Kreiss dropped the empty .45 down into the street and came down the ladder. Misty stood there in full field gear, with an IR goggle headset pushed back up over her hood. She held what looked like a miniature camcorder in her left hand and a Colt Woodsman .22 semiautomatic pistol in her right hand. As he reached the street and dropped onto all fours in the gravel, he saw that the camcorder was really a video projector. A green-lighted human silhouette was bouncing around the adjacent walls as Misty walked over to him.
“Put out your hands,” she ordered.
“Let’s just get it done, why don’t we?” he said.
“Get what done? I’m not going to shoot you. This is a retrieval mission.
Put out your hands. Fingers joined together.”
He crouched there for a second, considering his options. Her expression confirmed what he already knew: He didn’t have any options. He put out his hands. She dropped the projector and brought out a small cylinder, from which she sprayed capture curtain all over his joined hands. It felt cold and then warm. His hands disappeared into a glob of latex.
They both heard the car coming at the same time. Kreiss turned to look, hoping she would look also, but Misty never moved as she kept that Woodsman pointed at his face. The car sounded as if it were out of control coming down the main street, which was now out of sight behind Misty. They heard the brakes squeal and then the sound of tortured tires losing traction. The car hit something solid. The engine raced for a moment before stalling out. Then silence.
“Your cavalry?” she asked.
He shook his head.

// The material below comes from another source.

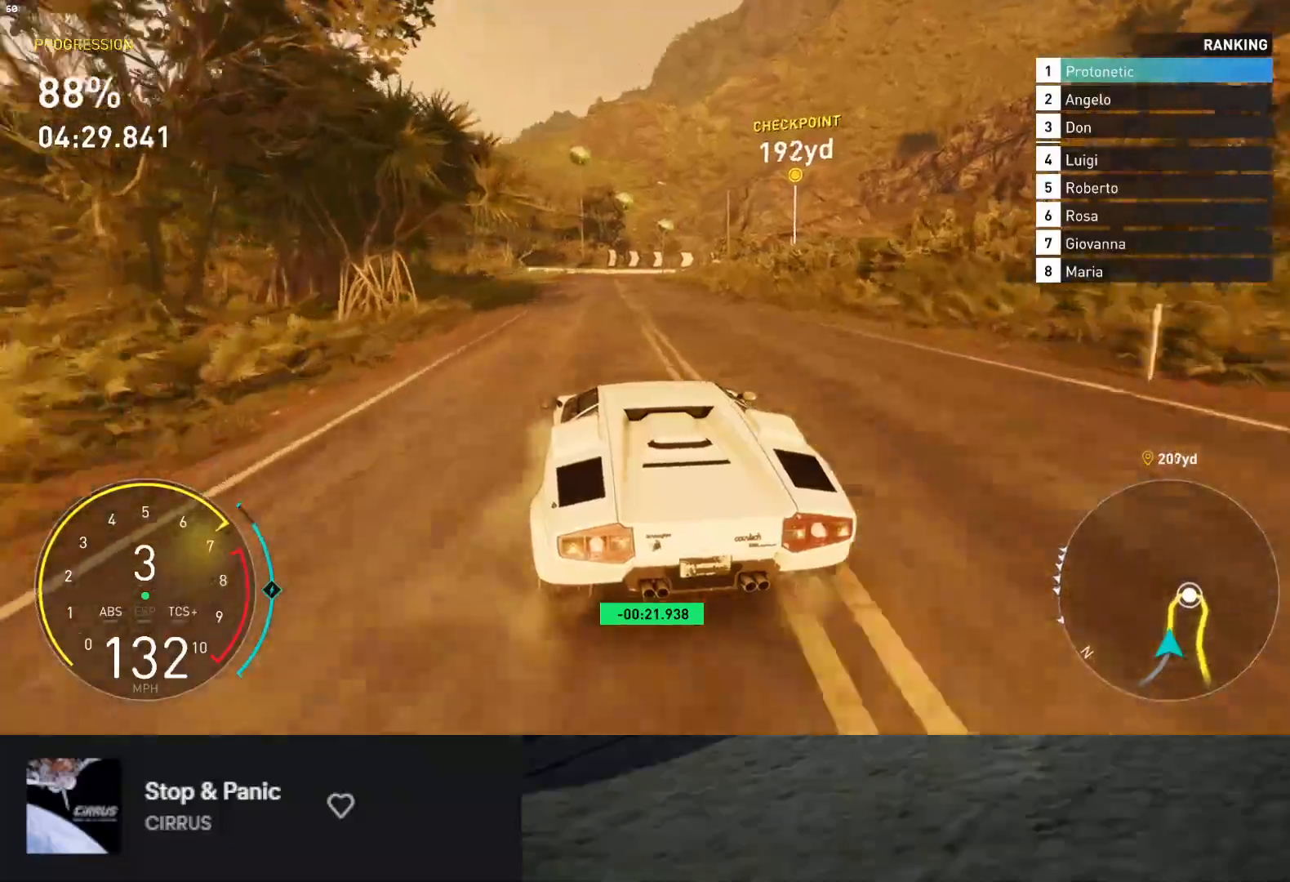
{"buttons": ["R2"], "left_stick": "down-right", "right_stick": "center", "events": [[150, "left_stick", "down"], [433, "left_stick", "down-right"]]}
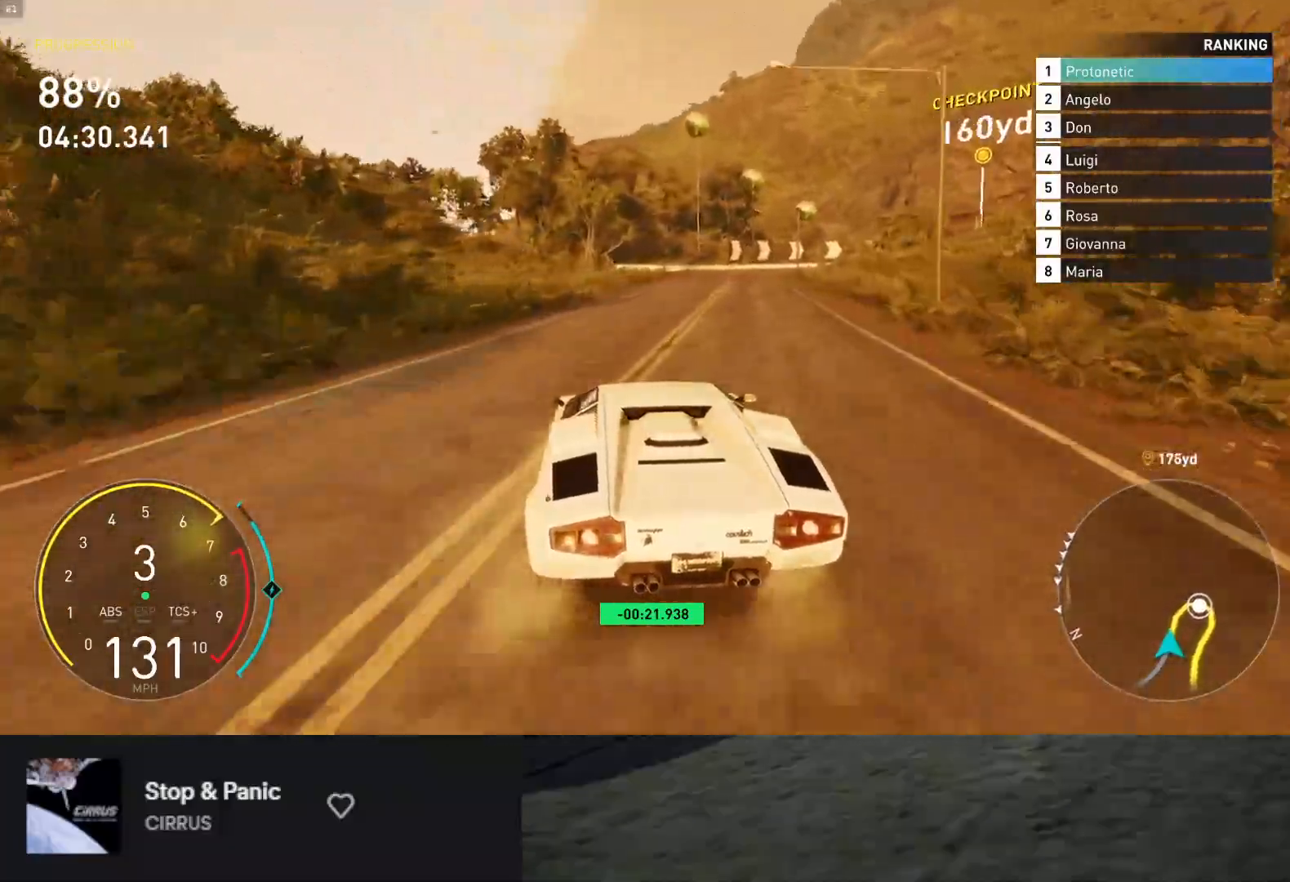
{"buttons": ["L2"], "left_stick": "down", "right_stick": "center", "events": [[133, "left_stick", "down"], [300, "left_stick", "down-right"], [350, "L2", "down"], [350, "R2", "up"], [400, "X", "down"], [483, "X", "up"], [500, "left_stick", "down"]]}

He desperately needed to distract her. His hands were glob bed up, but he still had his feet. As if she sensed his intentions, she moved back a step. There was an ominous silence behind the building where the car had hit something.
“Well, it’s not mine, either,” she said.
“So let’s go see. Sounds to me like they fucked it up. You first.”
He complied, holding his hands out in front of him to keep his arms free. He didn’t want the sticky stuff enveloping his hands to touch
any other part of his body. He could see from the shadows thrown by the subsiding fire that Misty was behind him, but he could not determine how far back she was. It smelled as if some wooden boards were burning back in the valve pit. The wood smoke was a pleasant contrast to the poisonous stink of burned phosphorus. He kept looking for an opening, but Misty wasn’t likely to give him one.
They came around the shattered front wall of the building and saw the car. It looked to Kreiss like a Bu car, with those two whip antennas on the trunk. It was nosed down into that same big hole Carter had driven into before. Carter? Could Carter have come back here? And then he had a really bad thought: Had she brought Lynn with her? No, she wouldn’t have been that dumb.